卒業研究
クレンチング採血による生化学データの変化と回避策
Changes in Biochemical Data Due to Fist Clenching During Blood Sample Collection and Workaround Measures
臨床検査技師科
末吉颯真 伏見祥広
要約
クレンチングを行った後に採血すると、生化学データに影響を及ぼすことが明らかにされている。しかし、病院でもクレンチング後に採血を実施することは少なくない。そこで本研究では、クレンチングによる生化学データの変動、それらの項目の中で最大変動を認めた項目について調査し、クレンチング採血による生化学データの変動と回避策についての検討を行った。その結果、測定項目31項目中12項目について変動が認められ、この中でも特にカリウムが最大14%上昇することが示された。そのため、採血時のクレンチングは避けるべきであるが、クレンチング後には約1分間で改善する結果が示されたため、クレンチングを行った場合は、1分間間隔をあけて採血を行うことがよいと考えた。
目的
不適切な採血によって得られた血液を用いて検査を行うと、検査データに影響を及ぼし、正しい診断や適切な治療を行えなくなる。クレンチング(手を開いて再び強く握る動作を繰り返す)を行うと、血管を容易に怒張させることができるため、病院などの医療機関においては、クレンチング後に採血が実施されていることは少なくない。しかし、採血前にクレンチングを行うと、生化学データに影響を及ぼすことが明らかにされている。

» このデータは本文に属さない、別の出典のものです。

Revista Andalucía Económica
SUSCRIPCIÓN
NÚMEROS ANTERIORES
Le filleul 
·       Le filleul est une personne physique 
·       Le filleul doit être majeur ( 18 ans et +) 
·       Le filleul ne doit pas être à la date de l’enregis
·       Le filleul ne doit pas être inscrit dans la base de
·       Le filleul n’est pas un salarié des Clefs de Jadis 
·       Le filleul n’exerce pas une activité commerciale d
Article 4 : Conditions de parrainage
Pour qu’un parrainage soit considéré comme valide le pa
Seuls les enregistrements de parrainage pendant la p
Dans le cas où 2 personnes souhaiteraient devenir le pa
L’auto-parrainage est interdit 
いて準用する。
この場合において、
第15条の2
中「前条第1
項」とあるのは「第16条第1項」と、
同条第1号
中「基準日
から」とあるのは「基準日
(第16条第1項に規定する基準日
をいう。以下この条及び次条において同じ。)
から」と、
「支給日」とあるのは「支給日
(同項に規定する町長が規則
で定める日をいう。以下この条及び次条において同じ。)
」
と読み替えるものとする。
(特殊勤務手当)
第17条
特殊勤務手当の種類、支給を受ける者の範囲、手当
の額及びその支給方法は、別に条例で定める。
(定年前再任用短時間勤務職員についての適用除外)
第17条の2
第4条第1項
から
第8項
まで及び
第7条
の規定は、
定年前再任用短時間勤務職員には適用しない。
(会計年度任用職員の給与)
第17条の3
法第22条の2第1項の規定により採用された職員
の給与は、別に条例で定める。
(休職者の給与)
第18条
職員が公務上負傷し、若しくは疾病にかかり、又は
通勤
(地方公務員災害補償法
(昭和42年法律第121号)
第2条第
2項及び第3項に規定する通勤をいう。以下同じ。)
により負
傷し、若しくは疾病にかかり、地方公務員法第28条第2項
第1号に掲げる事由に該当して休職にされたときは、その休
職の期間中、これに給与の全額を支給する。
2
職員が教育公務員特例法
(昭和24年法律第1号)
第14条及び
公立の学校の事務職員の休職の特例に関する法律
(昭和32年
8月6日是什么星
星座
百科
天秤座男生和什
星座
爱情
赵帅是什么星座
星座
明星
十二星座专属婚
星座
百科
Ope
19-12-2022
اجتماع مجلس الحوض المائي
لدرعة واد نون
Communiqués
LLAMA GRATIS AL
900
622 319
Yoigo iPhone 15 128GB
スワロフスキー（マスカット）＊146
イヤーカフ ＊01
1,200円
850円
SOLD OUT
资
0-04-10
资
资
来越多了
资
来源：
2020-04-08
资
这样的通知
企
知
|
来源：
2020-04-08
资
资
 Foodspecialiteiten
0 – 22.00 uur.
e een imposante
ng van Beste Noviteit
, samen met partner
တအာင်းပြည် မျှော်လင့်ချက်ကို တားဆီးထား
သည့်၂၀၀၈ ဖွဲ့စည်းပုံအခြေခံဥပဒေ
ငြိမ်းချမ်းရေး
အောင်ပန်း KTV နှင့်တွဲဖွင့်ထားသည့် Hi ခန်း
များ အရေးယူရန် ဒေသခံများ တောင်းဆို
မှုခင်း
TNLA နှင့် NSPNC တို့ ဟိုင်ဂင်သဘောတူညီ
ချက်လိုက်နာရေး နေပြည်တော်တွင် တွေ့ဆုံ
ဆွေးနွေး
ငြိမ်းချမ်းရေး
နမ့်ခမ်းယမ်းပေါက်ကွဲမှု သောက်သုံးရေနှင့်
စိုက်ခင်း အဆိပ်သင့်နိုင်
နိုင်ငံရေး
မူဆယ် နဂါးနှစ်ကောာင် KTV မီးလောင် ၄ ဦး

そこで、クレンチングによる生化学データの変動を調査するとともに、回避策の検討を行った。
方法
検討項目
TP、ALB、AST、ALT、LD、CK、ALP、AMY、GGT、CHE、Ca、IP、Fe、UIBC、UA、UN、Cre、Glu、TC、TG、HDL-C、LDL-C、Mg、Na、K、Cl
-
クレンチングの実施による生化学データ調査
駆血直後採血、クレンチング(1分間30回)直後採血、安静(1分間)後採血、1分間クレンチング後採血、以後安静として約20秒ごとに計7回連続採血を行った。駆血直後を対照に変動率を求めた。 -
カリウム上昇の原因が、駆血帯の影響かクレンチングの影響であるかの検討
駆血後採血を行い、1、2、3分後に採血を行った。駆血直後を対照に変動率を求めた。 -
クレンチング後のカリウム低下の要因が、経時的なものか量的なものかの検討
駆血後採血を行い、クレンチング(1分間30回)直後に採血を行い、(以下定点採血とする)安静20秒後採血、60秒後採血を行った。駆血直後を対照に変動率を求めた。
結果
- K、TC、TP、Alb、AST、ALP、AMY、GGT、CHE、UIBC、HDL、LDLは上昇率5%以上を認めた。この中でも特に最大上昇率を認めたカリウムは14%の上昇率を示した。
- 駆血直後を対照として、駆血帯のみのカリウムデータの変動率の平均は、-1.0%で明らかな変動は認められなかった。
- カリウム上昇後の連続採血と定点採血では、上昇率-5%と明らかな差は認められなかった。
考察
クレンチング後のカリウムの平均変動率が+14%上昇した。カリウム上昇を認める疾患には、心不全や腎不全などがあり、カリウム値の変動によっては、誤診につながることや臨床現場の混乱を引き起こすことも考えられるため、採血時のクレンチング操作は避ける必要があると判断した。また、血管を怒張させるためにクレンチングを実施した場合は、クレンチング終了後、1分間間隔をあけて採血を行うことがよいと判断した。